Sedangkan Termohon kasasi tidak mampu membuktikan Pemohon Kasasi dengan para terdakwa Tipikor PT Asuransi Jiwasraya tidak ada membuat perjanjian kerja sama. Dan kini Termohon Kasasi tidak mampu membuktikan bahwa ada aliran dana para terdakwa Tipikor menimbang dalam pengendalian keuangan dan investasi ada OT Asuransi Jiwasraya yang masuk kedalam rekening Pemohon Kasasi.
Dan tidak ada satupun perusahaan Sekuritas yang mampu dibuktikan oleh Termohon Kasasi dan menyatakan kini Pemohon Kasasi dalam Nominee dari para terdakwaTipikor PT Asuransi Jiwasraya.
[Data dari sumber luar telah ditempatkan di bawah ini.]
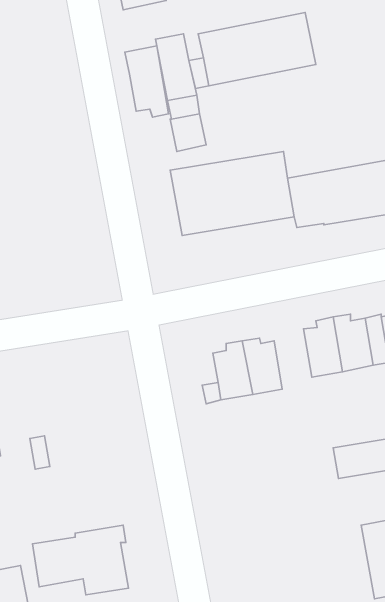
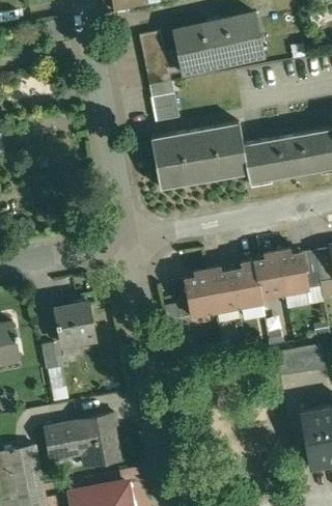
building: [125,46,168,117] -> none
building: none -> [232,261,262,308]
building: none -> [54,304,95,343]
Perusahaan Sekuritas seperti PT NH Karindo Sekuritas Indonesia melalui kesaksian para direkturnya secara tegas menyatakan, bahwa keberadaan Saham saham yang ditransaksikan oleh Pemohon Kasasi di perusahaan kami tidak ada satupun yang menjadi pemilik dan atau terafiliasi dengan Benny Tjokro Saputro atau lainnya.
"Jadi tindakan JAM Pidsus tersebut di atas itu sangat bertentang dengan ucapan Jaksa Agung, tidak berdasarkan moral dan hati nurani", pungkas Hartono tegas. (dm)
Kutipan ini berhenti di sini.